§ **THE TASK**
Exactly as written, print each record in the listing.

§ **INPUT MATERIAL**
----------------------------------------
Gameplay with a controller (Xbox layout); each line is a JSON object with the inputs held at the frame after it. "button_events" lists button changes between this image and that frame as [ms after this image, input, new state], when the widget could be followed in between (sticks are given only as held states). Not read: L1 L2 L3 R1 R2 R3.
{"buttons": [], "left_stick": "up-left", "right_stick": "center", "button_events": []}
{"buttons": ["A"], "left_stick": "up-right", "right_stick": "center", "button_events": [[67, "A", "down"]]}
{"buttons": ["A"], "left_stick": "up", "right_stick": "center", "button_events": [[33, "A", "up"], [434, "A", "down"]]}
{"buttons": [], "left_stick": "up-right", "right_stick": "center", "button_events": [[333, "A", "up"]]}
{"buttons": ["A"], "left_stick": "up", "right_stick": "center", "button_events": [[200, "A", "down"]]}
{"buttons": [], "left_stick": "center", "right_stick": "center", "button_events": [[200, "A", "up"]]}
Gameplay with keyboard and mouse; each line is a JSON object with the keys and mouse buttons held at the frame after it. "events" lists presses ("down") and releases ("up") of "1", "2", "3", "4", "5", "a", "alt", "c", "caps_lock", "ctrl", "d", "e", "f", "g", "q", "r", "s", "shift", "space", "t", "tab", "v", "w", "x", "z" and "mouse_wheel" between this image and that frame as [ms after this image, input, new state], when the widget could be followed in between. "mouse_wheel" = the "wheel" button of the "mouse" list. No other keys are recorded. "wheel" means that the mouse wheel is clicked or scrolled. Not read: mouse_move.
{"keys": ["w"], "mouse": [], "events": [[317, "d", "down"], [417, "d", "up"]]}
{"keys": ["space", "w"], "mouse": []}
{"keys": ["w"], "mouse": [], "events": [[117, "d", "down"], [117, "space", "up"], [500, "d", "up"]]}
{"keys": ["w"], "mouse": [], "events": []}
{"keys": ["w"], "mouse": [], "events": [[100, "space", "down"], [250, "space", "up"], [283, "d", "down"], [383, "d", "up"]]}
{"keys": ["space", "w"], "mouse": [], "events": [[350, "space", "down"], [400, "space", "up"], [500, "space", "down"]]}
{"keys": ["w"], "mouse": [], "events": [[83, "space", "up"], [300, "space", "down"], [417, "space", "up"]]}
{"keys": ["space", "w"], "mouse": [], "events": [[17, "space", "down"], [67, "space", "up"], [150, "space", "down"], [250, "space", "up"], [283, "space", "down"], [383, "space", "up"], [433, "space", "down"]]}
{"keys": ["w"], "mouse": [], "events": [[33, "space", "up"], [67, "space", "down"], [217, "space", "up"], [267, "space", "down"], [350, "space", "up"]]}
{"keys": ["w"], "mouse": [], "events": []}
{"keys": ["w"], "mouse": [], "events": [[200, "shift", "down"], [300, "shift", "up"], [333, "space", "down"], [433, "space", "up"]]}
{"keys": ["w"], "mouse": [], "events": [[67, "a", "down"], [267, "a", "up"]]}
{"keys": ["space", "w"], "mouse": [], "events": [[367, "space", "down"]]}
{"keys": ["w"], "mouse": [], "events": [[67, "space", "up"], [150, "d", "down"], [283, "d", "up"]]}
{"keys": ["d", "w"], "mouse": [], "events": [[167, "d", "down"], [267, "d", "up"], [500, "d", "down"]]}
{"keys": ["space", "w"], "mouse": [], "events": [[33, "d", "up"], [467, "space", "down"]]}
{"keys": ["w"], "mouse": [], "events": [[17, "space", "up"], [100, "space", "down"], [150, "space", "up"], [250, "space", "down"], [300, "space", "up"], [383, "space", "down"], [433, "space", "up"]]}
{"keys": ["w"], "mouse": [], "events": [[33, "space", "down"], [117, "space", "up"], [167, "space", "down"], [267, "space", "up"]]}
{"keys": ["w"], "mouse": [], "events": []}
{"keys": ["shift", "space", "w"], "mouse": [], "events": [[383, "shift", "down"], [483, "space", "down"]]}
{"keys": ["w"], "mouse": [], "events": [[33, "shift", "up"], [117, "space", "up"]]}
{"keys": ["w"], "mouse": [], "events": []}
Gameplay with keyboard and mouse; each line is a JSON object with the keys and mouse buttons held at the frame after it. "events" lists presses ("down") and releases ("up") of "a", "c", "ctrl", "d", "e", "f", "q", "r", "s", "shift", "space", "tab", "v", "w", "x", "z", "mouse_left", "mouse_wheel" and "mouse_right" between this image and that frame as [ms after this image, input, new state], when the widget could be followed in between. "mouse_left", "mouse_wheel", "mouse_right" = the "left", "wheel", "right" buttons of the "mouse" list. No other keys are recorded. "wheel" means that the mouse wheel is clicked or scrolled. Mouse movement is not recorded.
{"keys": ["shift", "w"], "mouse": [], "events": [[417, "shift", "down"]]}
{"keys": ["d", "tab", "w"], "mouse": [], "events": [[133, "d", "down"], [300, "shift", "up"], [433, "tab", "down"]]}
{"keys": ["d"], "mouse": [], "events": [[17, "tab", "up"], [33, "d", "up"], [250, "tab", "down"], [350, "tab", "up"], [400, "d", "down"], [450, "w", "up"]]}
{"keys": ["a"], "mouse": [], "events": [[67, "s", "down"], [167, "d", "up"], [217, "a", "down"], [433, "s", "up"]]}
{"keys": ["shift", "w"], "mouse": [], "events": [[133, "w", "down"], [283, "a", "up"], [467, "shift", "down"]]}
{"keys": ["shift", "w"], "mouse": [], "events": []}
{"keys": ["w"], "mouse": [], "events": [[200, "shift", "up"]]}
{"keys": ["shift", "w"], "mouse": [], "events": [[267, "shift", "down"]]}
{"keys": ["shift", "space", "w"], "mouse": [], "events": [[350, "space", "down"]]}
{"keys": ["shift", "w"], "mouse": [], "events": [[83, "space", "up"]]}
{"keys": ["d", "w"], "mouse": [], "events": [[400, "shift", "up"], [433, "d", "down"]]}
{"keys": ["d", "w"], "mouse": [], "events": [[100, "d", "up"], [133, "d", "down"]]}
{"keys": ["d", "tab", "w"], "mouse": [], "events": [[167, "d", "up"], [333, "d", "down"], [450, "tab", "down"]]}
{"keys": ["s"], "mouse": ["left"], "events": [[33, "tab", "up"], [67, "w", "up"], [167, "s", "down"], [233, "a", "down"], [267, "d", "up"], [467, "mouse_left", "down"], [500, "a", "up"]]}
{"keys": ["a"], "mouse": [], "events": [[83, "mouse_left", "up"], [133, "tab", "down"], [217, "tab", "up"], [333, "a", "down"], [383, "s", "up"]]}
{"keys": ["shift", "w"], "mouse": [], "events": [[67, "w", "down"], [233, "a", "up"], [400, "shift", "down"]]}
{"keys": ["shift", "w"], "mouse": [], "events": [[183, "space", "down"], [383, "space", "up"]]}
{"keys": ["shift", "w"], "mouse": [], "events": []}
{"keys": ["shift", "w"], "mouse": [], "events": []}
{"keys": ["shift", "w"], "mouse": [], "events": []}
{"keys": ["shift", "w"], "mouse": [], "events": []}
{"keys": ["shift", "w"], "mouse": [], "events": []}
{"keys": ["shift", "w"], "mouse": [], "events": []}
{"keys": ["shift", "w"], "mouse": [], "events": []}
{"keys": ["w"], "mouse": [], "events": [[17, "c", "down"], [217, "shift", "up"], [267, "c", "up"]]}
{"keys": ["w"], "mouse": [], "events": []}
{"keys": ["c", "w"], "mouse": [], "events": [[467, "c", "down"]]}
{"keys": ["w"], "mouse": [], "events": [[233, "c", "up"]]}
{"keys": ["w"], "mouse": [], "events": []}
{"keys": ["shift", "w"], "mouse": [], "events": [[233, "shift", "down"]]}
----------------------------------------
§ **ANSWER FOR THE TASK**
Gameplay with a controller (Xbox layout); each line is a JSON object with the inputs held at the frame after it. "button_events" lists button changes between this image and that frame as [ms after this image, input, new state], when the widget could be followed in between (sticks are given only as held states). Not read: L1 L2 L3 R1 R2 R3.
{"buttons": [], "left_stick": "up-left", "right_stick": "center", "button_events": []}
{"buttons": ["A"], "left_stick": "up-right", "right_stick": "center", "button_events": [[67, "A", "down"]]}
{"buttons": ["A"], "left_stick": "up", "right_stick": "center", "button_events": [[33, "A", "up"], [434, "A", "down"]]}
{"buttons": [], "left_stick": "up-right", "right_stick": "center", "button_events": [[333, "A", "up"]]}
{"buttons": ["A"], "left_stick": "up", "right_stick": "center", "button_events": [[200, "A", "down"]]}
{"buttons": [], "left_stick": "center", "right_stick": "center", "button_events": [[200, "A", "up"]]}
Gameplay with keyboard and mouse; each line is a JSON object with the keys and mouse buttons held at the frame after it. "events" lists presses ("down") and releases ("up") of "1", "2", "3", "4", "5", "a", "alt", "c", "caps_lock", "ctrl", "d", "e", "f", "g", "q", "r", "s", "shift", "space", "t", "tab", "v", "w", "x", "z" and "mouse_wheel" between this image and that frame as [ms after this image, input, new state], when the widget could be followed in between. "mouse_wheel" = the "wheel" button of the "mouse" list. No other keys are recorded. "wheel" means that the mouse wheel is clicked or scrolled. Not read: mouse_move.
{"keys": ["w"], "mouse": [], "events": [[317, "d", "down"], [417, "d", "up"]]}
{"keys": ["space", "w"], "mouse": []}
{"keys": ["w"], "mouse": [], "events": [[117, "d", "down"], [117, "space", "up"], [500, "d", "up"]]}
{"keys": ["w"], "mouse": [], "events": []}
{"keys": ["w"], "mouse": [], "events": [[100, "space", "down"], [250, "space", "up"], [283, "d", "down"], [383, "d", "up"]]}
{"keys": ["space", "w"], "mouse": [], "events": [[350, "space", "down"], [400, "space", "up"], [500, "space", "down"]]}
{"keys": ["w"], "mouse": [], "events": [[83, "space", "up"], [300, "space", "down"], [417, "space", "up"]]}
{"keys": ["space", "w"], "mouse": [], "events": [[17, "space", "down"], [67, "space", "up"], [150, "space", "down"], [250, "space", "up"], [283, "space", "down"], [383, "space", "up"], [433, "space", "down"]]}
{"keys": ["w"], "mouse": [], "events": [[33, "space", "up"], [67, "space", "down"], [217, "space", "up"], [267, "space", "down"], [350, "space", "up"]]}
{"keys": ["w"], "mouse": [], "events": []}
{"keys": ["w"], "mouse": [], "events": [[200, "shift", "down"], [300, "shift", "up"], [333, "space", "down"], [433, "space", "up"]]}
{"keys": ["w"], "mouse": [], "events": [[67, "a", "down"], [267, "a", "up"]]}
{"keys": ["space", "w"], "mouse": [], "events": [[367, "space", "down"]]}
{"keys": ["w"], "mouse": [], "events": [[67, "space", "up"], [150, "d", "down"], [283, "d", "up"]]}
{"keys": ["d", "w"], "mouse": [], "events": [[167, "d", "down"], [267, "d", "up"], [500, "d", "down"]]}
{"keys": ["space", "w"], "mouse": [], "events": [[33, "d", "up"], [467, "space", "down"]]}
{"keys": ["w"], "mouse": [], "events": [[17, "space", "up"], [100, "space", "down"], [150, "space", "up"], [250, "space", "down"], [300, "space", "up"], [383, "space", "down"], [433, "space", "up"]]}
{"keys": ["w"], "mouse": [], "events": [[33, "space", "down"], [117, "space", "up"], [167, "space", "down"], [267, "space", "up"]]}
{"keys": ["w"], "mouse": [], "events": []}
{"keys": ["shift", "space", "w"], "mouse": [], "events": [[383, "shift", "down"], [483, "space", "down"]]}
{"keys": ["w"], "mouse": [], "events": [[33, "shift", "up"], [117, "space", "up"]]}
{"keys": ["w"], "mouse": [], "events": []}
Gameplay with keyboard and mouse; each line is a JSON object with the keys and mouse buttons held at the frame after it. "events" lists presses ("down") and releases ("up") of "a", "c", "ctrl", "d", "e", "f", "q", "r", "s", "shift", "space", "tab", "v", "w", "x", "z", "mouse_left", "mouse_wheel" and "mouse_right" between this image and that frame as [ms after this image, input, new state], when the widget could be followed in between. "mouse_left", "mouse_wheel", "mouse_right" = the "left", "wheel", "right" buttons of the "mouse" list. No other keys are recorded. "wheel" means that the mouse wheel is clicked or scrolled. Mouse movement is not recorded.
{"keys": ["shift", "w"], "mouse": [], "events": [[417, "shift", "down"]]}
{"keys": ["d", "tab", "w"], "mouse": [], "events": [[133, "d", "down"], [300, "shift", "up"], [433, "tab", "down"]]}
{"keys": ["d"], "mouse": [], "events": [[17, "tab", "up"], [33, "d", "up"], [250, "tab", "down"], [350, "tab", "up"], [400, "d", "down"], [450, "w", "up"]]}
{"keys": ["a"], "mouse": [], "events": [[67, "s", "down"], [167, "d", "up"], [217, "a", "down"], [433, "s", "up"]]}
{"keys": ["shift", "w"], "mouse": [], "events": [[133, "w", "down"], [283, "a", "up"], [467, "shift", "down"]]}
{"keys": ["shift", "w"], "mouse": [], "events": []}
{"keys": ["w"], "mouse": [], "events": [[200, "shift", "up"]]}
{"keys": ["shift", "w"], "mouse": [], "events": [[267, "shift", "down"]]}
{"keys": ["shift", "space", "w"], "mouse": [], "events": [[350, "space", "down"]]}
{"keys": ["shift", "w"], "mouse": [], "events": [[83, "space", "up"]]}
{"keys": ["d", "w"], "mouse": [], "events": [[400, "shift", "up"], [433, "d", "down"]]}
{"keys": ["d", "w"], "mouse": [], "events": [[100, "d", "up"], [133, "d", "down"]]}
{"keys": ["d", "tab", "w"], "mouse": [], "events": [[167, "d", "up"], [333, "d", "down"], [450, "tab", "down"]]}
{"keys": ["s"], "mouse": ["left"], "events": [[33, "tab", "up"], [67, "w", "up"], [167, "s", "down"], [233, "a", "down"], [267, "d", "up"], [467, "mouse_left", "down"], [500, "a", "up"]]}
{"keys": ["a"], "mouse": [], "events": [[83, "mouse_left", "up"], [133, "tab", "down"], [217, "tab", "up"], [333, "a", "down"], [383, "s", "up"]]}
{"keys": ["shift", "w"], "mouse": [], "events": [[67, "w", "down"], [233, "a", "up"], [400, "shift", "down"]]}
{"keys": ["shift", "w"], "mouse": [], "events": [[183, "space", "down"], [383, "space", "up"]]}
{"keys": ["shift", "w"], "mouse": [], "events": []}
{"keys": ["shift", "w"], "mouse": [], "events": []}
{"keys": ["shift", "w"], "mouse": [], "events": []}
{"keys": ["shift", "w"], "mouse": [], "events": []}
{"keys": ["shift", "w"], "mouse": [], "events": []}
{"keys": ["shift", "w"], "mouse": [], "events": []}
{"keys": ["shift", "w"], "mouse": [], "events": []}
{"keys": ["w"], "mouse": [], "events": [[17, "c", "down"], [217, "shift", "up"], [267, "c", "up"]]}
{"keys": ["w"], "mouse": [], "events": []}
{"keys": ["c", "w"], "mouse": [], "events": [[467, "c", "down"]]}
{"keys": ["w"], "mouse": [], "events": [[233, "c", "up"]]}
{"keys": ["w"], "mouse": [], "events": []}
{"keys": ["shift", "w"], "mouse": [], "events": [[233, "shift", "down"]]}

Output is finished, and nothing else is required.